Students get a chance to show their skills
SkillsUSA works to ensure America has a skilled workforce. On Saturday, high school and technical college students from around Minnesota showed their skills in a variety of vocations.
The Minnesota Skills Leadership and Skill Conference was held April 5-7. Students competed in dozens of categories all related to vocation and technical skills. Dakota County Technical College hosted several competitions, including photography, computer maintenance technology, nurse assisting, advertising design, 3D visualization and animation and basic health care skills.
The competitions challenged students in their fields of study. DCTC photography instructor Darrell Tangen said the competitions are based on industry standards and students are judged on how well they meet those standards. Participation gives students a glimpse into the actual working world and where they need to be to make a living.
Participation in SkillsUSA is optional. Tangen said the students who participate show a level of commitment to their craft or vocation.

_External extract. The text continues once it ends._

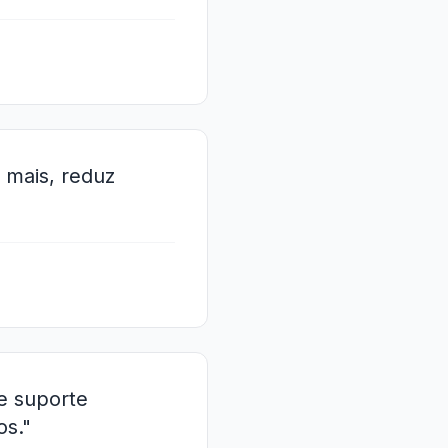
 mais, reduz
e suporte
os."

"It shows the dedication of students to achieve standards. It's very challenging," said Tangen.
DCTC photography student Alex Just has competed in SkillsUSA the last two years. Last year he won the Minnesota photography competition and placed third at the national competition in Kansas City, Mo.
Just said participating lets you see where you are compared with the industry and others going into the business. Just walked away with the gold and will compete at nationals again. This time he hopes to win.

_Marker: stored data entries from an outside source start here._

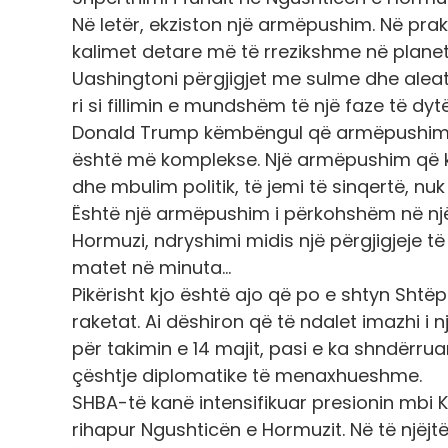
Në letër, ekziston një armëpushim. Në prak
kalimet detare më të rrezikshme në planet 
Uashingtoni përgjigjet me sulme dhe aleatë
ri si fillimin e mundshëm të një faze të dytë
Donald Trump këmbëngul që armëpushimi të
është më komplekse. Një armëpushim që k
dhe mbulim politik, të jemi të sinqertë, n
Është një armëpushim i përkohshëm në një 
Hormuzi, ndryshimi midis një përgjigjeje të 
matet në minuta…
Pikërisht kjo është ajo që po e shtyn Sht
raketat. Ai dëshiron që të ndalet imazhi i 
për takimin e 14 majit, pasi e ka shndërru
çështje diplomatike të menaxhueshme.
SHBA-të kanë intensifikuar presionin mbi K
rihapur Ngushticën e Hormuzit. Në të njëj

DCTC student Russ Gamache participated in the photography and videography competitions. Gamache said he found competing valuable because it helped him identify areas where he could improve.
"It's good to put yourself under pressure. You really find out what your weak spots are," said Gamache.

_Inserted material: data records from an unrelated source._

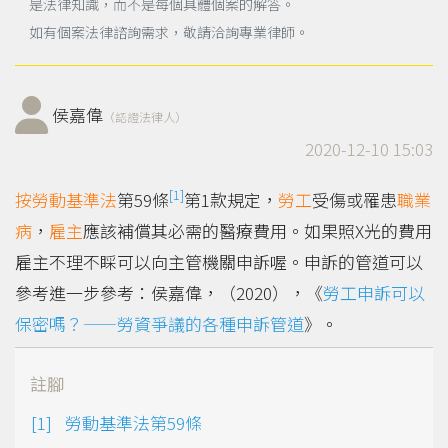
是法律知識，而不是每個具體個案的解答。
如有個案法律諮詢需求，敬請洽詢專業律師。
侯嘉偉
（認證法律人）
2020-12-10 15:03
[1]
按
勞動基準法
第59條
第1款規定，
勞工
受傷或罹患
職業
病
，
雇主
應該補償其必需的醫療費用。如果照X光的費用
雇主不理不睬可以向主管機關申訴喔。申訴的管道可以
參考進一步參考：侯嘉偉，（2020），《
勞工申訴可以
保密嗎？——勞資爭議的各種申訴管道
》。
註腳
勞動基準法第59條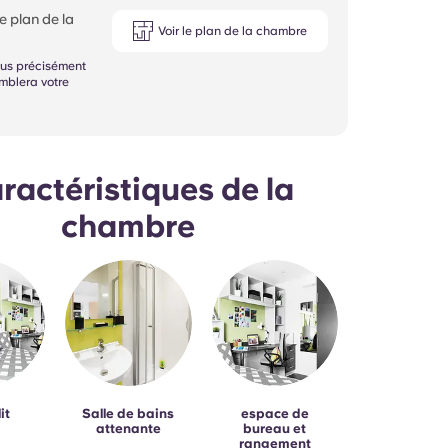
e plan de la
Voir le plan de la chambre
lus précisément
mblera votre
ractéristiques de la
chambre
it
Salle de bains
espace de
attenante
bureau et
rangement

Going forward, Gamache knows what he needs to work on to become better at both skills.
Judge and District 917 instructor Dale Engman said the competition provides a valuable experience for students. Engman led the 3-D visualization and animation competition at DCTC over the weekend. Students in the competition had four hours to put together a Rube Goldberg animation.
Engman said he felt it was a challenging but manageable project. While only one team participated, the group still had to produce a quality project to move on. First place winners go on to the national competition. Engman said even in the case of a one-team category, judges don't always send a winner to the national competition.
"They still have to make the cuts," said Engman.
In this case Clay Carlson and Mitchell Rolland did and will go onto compete in Kansas City. At nationals, Engman said, competitors are given a different project and will have eight hours to complete it.
SkillsUSA judge and former competitor Kyle Dishaw said he feels participating in SkillsUSA helped him get a foot in the door. Dishaw works for Activision, a company in Eden Prairie that makes video games.
Overall, 67 DCTC students competed in 30 competitions. DCTC students placed 34 times with 15 gold medals, 10 silver, nine bronze and eight honorable mentions.